*** Task material Section Begins ***

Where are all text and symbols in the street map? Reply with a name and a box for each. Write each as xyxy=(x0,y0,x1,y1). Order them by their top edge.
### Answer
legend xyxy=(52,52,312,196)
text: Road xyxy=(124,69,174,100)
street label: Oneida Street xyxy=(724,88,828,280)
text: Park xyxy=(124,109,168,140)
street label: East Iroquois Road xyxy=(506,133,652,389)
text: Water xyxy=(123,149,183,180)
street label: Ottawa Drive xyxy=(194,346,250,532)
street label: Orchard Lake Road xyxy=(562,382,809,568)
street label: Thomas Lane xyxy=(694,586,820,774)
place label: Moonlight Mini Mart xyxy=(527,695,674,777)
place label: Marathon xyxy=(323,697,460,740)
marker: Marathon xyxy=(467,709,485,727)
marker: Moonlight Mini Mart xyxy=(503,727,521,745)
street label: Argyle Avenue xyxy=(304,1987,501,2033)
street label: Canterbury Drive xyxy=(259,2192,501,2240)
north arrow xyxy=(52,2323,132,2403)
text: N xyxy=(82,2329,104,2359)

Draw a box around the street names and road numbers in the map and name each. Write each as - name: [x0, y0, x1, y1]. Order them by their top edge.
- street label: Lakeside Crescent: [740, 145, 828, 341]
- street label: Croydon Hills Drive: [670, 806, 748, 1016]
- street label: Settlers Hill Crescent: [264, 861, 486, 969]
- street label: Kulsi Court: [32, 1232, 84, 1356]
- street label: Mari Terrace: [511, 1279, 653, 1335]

*** Task material Section Ends ***

▶ Goal of the exercise
Exactly and only the lines from the one containing "Draw a box around" to the end of the entries above are to be written out.

▶ Solution to this problem
Draw a box around the street names and road numbers in the map and name each. Write each as - name: [x0, y0, x1, y1]. Order them by their top edge.
- street label: Lakeside Crescent: [740, 145, 828, 341]
- street label: Croydon Hills Drive: [670, 806, 748, 1016]
- street label: Settlers Hill Crescent: [264, 861, 486, 969]
- street label: Kulsi Court: [32, 1232, 84, 1356]
- street label: Mari Terrace: [511, 1279, 653, 1335]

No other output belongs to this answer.